● Description of the task
Answer these questions about the mailing-list message on a clock display:
(a) What kind of box drove the writer's modified wall clock?
(b) What did the writer buy after that clock broke down?
(c) How many PoE clocks did Robert Darlington order, and which faces did they have?

● Selected passage
————

[time-nuts] display on sale

Eric Williams wd6cmu at gmail.com
Wed May 29 18:01:33 UTC 2013


I ran a modified wall clock driven by a homebrew Oncore/AVR uController box
for a few years.  It worked pretty well even though it was open loop, I had
code for synchronizing the second hand with the GPS, and it would wind
itself forward to adjust for DST.  Eventually it broke down, so I bought an
OnTime analog PoE display/clock and have been very happy with it, the
Symmetricom looks like the same thing re-branded and at less than half the
price.


On Wed, May 29, 2013 at 10:26 AM, Michael Tharp
<gxti at partiallystapled.com>wrote:

> On 5/29/2013 12:11, Robert Darlington wrote:
>
>> I ordered two PoE clocks, one with the 12 hour face, one with the 24 hour
>> face.    Earlier this week I considered using the Vetenari Clock project
>> circuit board to control a cheap analog clock movement and have it do my
>> bididng -however I can't write the code in $99 of my free time!

————

● Exercise data
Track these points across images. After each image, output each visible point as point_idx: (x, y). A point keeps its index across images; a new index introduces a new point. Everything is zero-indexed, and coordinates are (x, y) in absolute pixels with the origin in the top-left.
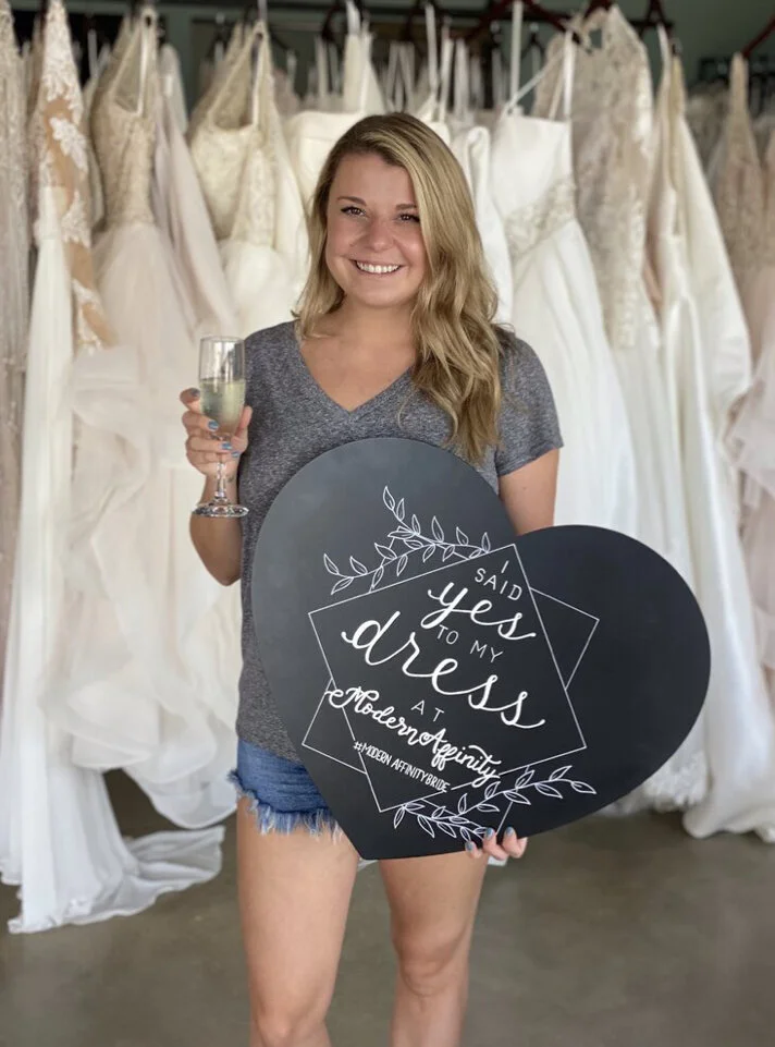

————

● Task output
(a) A homebrew Oncore/AVR microcontroller box.
(b) An OnTime analog PoE display/clock.
(c) Two: one with a 12-hour face and one with a 24-hour face.